Ph.D. students recognized by National Science Foundation two years running

Philip Salvaggio and Erika Mesh

Two graduate students at Rochester Institute of Technology have been awarded Graduate Research Fellowships from the National Science Foundation for their research in the fields of science and engineering—an honor that, according to RIT graduate dean Hector Flores, is mathematically significant.

“Earning Graduate Research Fellowships from the National Science Foundation two years in a row is a significant accomplishment,” says Flores. “The national average for institutions being awarded these honors consecutively is about 15 percent. RIT’s rate of success is 40 percent, which is a testament to the excellence of our doctoral researchers-in-training.”

Erika Mesh, a doctoral student studying computing and information sciences in RIT’s B. Thomas Golisano College of Computing and Information Sciences, primarily researches software engineering process improvement for computational software engineering domains. Other research interests include program comprehension, software engineering knowledge management and artificial intelligence as it relates to automated reasoning and decision making for software engineering tasks.

Mesh, from Rochester, N.Y., earned her bachelor’s and master’s degrees in software engineering at RIT, is a graduate research assistant with RIT’s Laboratory for Environmental Computing and Decision Making, and is an active member of RIT’s Graduate Student Advisory Committee. She also presented the co-authored paper “Scientific Software Process Improvement Decisions: A Proposed Research Strategy” at the International Conference on Software Engineering.

“I am thrilled to have been awarded a fellowship and am very honored that the NSF reviewers believed in my vision for myself and the future of scientific software,” Mesh says. “It’s an amazing program with a real vision for advancing high-level research in this country.”

Philip Salvaggio, an imaging science graduate student in RIT’s Chester F. Carlson Center for Imaging Science, is going to be studying the computer modeling of complex and novel optical systems, such as sparse optical systems. His main research experiences as an undergraduate have been focused on remote sensing and image processing.

Salvaggio, also from Rochester, N.Y., earned his bachelor’s degrees in imaging science and computer science from RIT and is also a past recipient of the Abraham Anson Memorial Scholarship and the Central New York Student of the Year Award from the American Society for Photogrammetry and Remote Sensing; the Fitz Scholarship from RIT’s Chester F. Carlson Center for Imaging Science; and RIT’s Outstanding Undergraduate Scholar Award. He has spoken at national conferences and has co-written several publications related to remote sensing.

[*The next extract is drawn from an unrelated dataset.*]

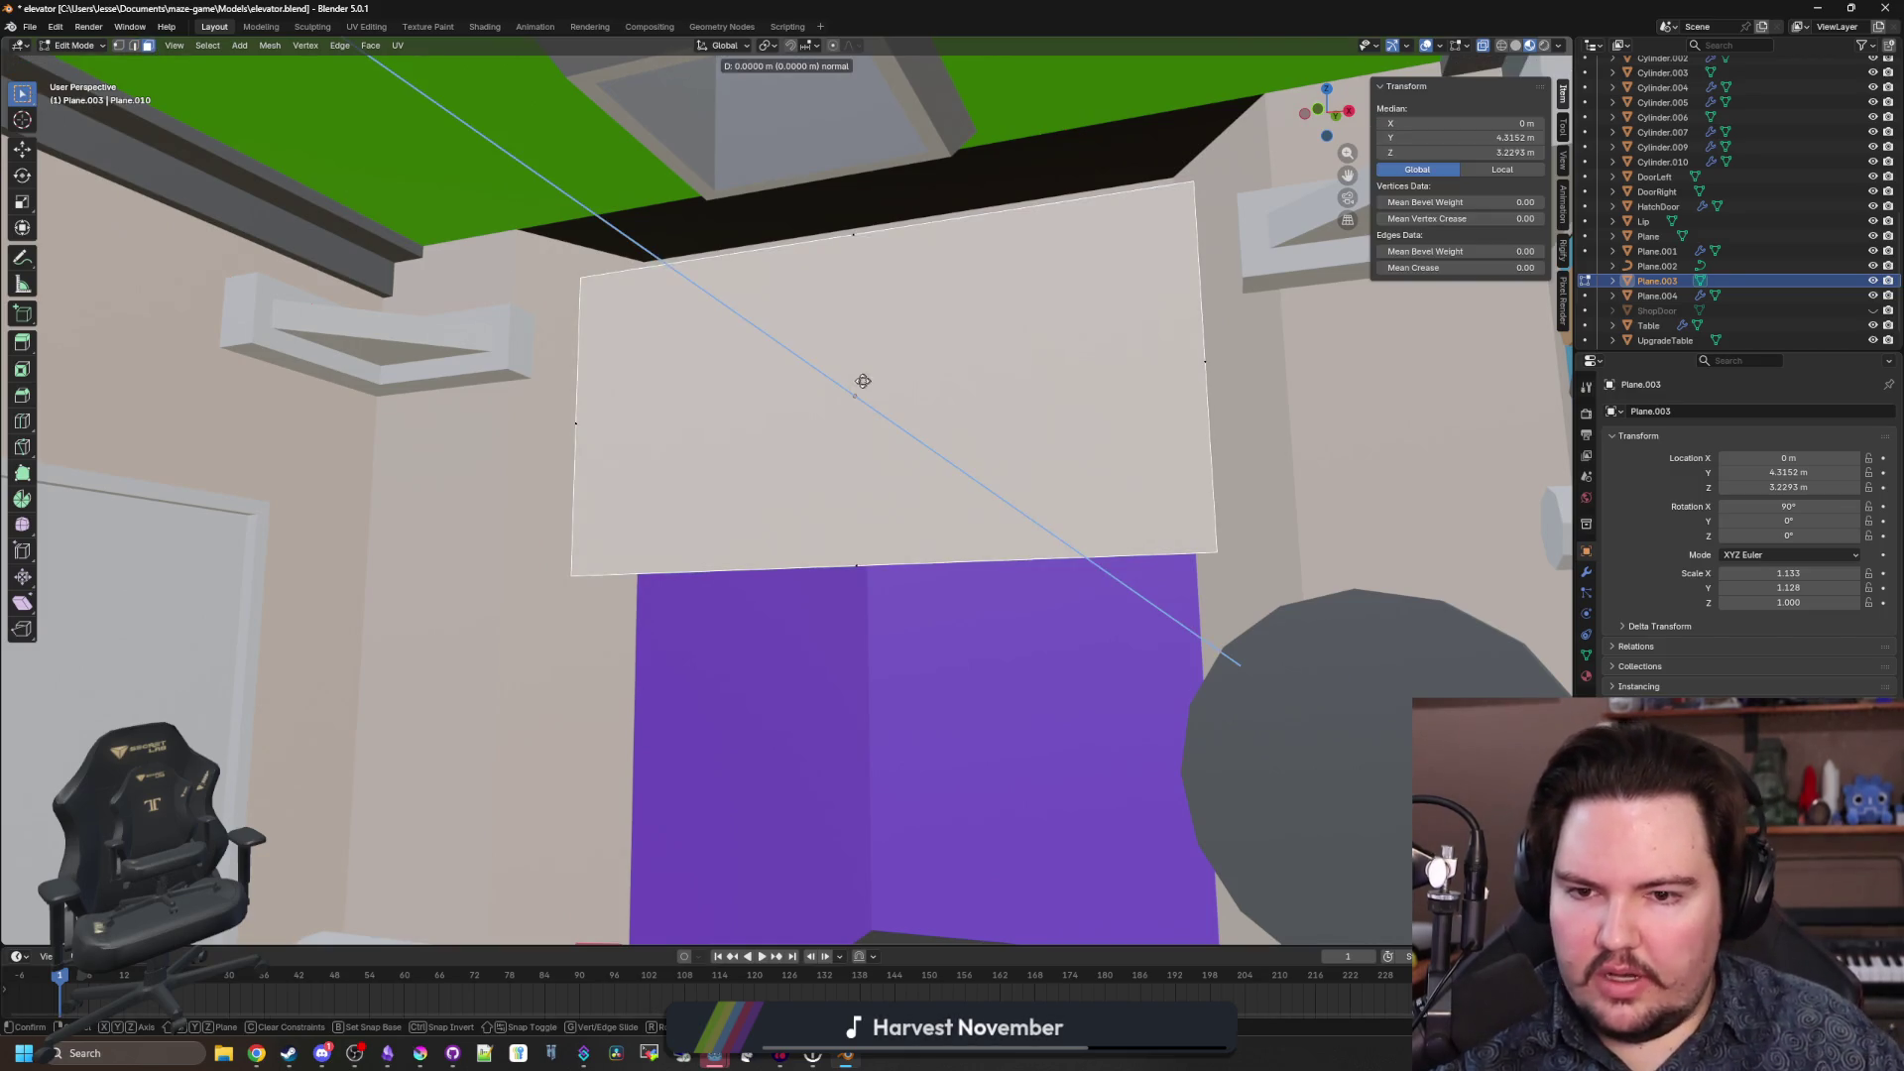
{"action": "left_click", "coordinate": [821, 378]}
{"action": "left_click_drag", "start_coordinate": [383, 793], "coordinate": [405, 719]}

“Erika and Philip will undoubtedly use their talents to mentor future students while contributing to building and maintaining an already vibrant research community at RIT,” adds Flores.

According to the National Science Foundation, the Graduate Research Fellowship Program recognizes and supports outstanding graduate students in NSF-supported science, technology, engineering and mathematics disciplines who are pursuing research-based master’s and doctoral degrees at accredited United States institutions. Fellows benefit from a three-year annual stipend of $30,000 along with a $10,500 cost of education allowance for tuition and fees, opportunities for international research and professional development, and the freedom to conduct their own research at any accredited U.S. institution of graduate education they choose.

The graduate fellowship is the oldest of its kind and former recipients have included Nobel Prize winners, former U.S. Secretary of Energy Steven Chu and Google co-founder Sergey Brin.